Print every one of the following lines word for word, leaving out the pictures.

### Given entries
* begin *

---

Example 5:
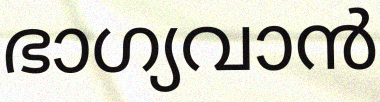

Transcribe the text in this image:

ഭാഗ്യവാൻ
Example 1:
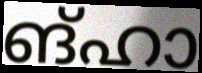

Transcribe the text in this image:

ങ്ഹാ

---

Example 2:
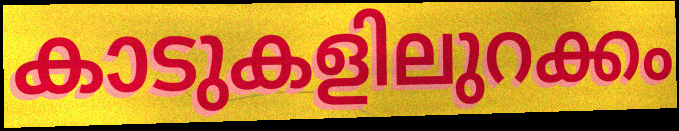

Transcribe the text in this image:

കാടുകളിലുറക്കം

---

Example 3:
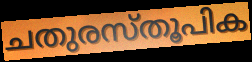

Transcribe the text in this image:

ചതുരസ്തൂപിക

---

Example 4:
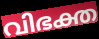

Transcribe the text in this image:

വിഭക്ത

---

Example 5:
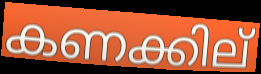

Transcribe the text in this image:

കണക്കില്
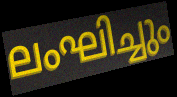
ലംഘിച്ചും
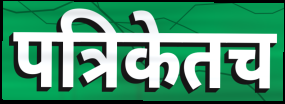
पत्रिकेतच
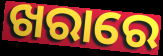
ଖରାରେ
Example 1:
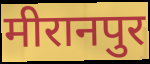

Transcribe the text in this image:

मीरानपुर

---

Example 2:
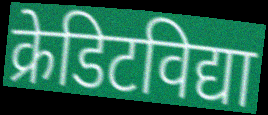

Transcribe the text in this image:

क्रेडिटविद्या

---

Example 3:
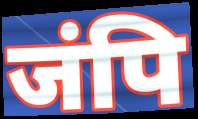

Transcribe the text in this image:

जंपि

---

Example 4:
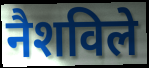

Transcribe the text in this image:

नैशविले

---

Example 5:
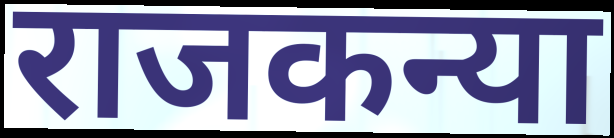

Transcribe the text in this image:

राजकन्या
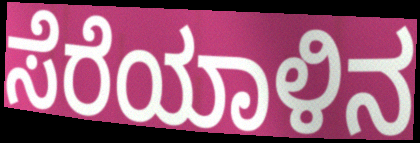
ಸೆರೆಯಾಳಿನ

* end *

### Result below
---

Example 5:

Transcribe the text in this image:

ഭാഗ്യവാൻ
Example 1:

Transcribe the text in this image:

ങ്ഹാ

---

Example 2:

Transcribe the text in this image:

കാടുകളിലുറക്കം

---

Example 3:

Transcribe the text in this image:

ചതുരസ്തൂപിക

---

Example 4:

Transcribe the text in this image:

വിഭക്ത

---

Example 5:

Transcribe the text in this image:

കണക്കില്
ലംഘിച്ചും
पत्रिकेतच
ଖରାରେ
Example 1:

Transcribe the text in this image:

मीरानपुर

---

Example 2:

Transcribe the text in this image:

क्रेडिटविद्या

---

Example 3:

Transcribe the text in this image:

जंपि

---

Example 4:

Transcribe the text in this image:

नैशविले

---

Example 5:

Transcribe the text in this image:

राजकन्या
ಸೆರೆಯಾಳಿನ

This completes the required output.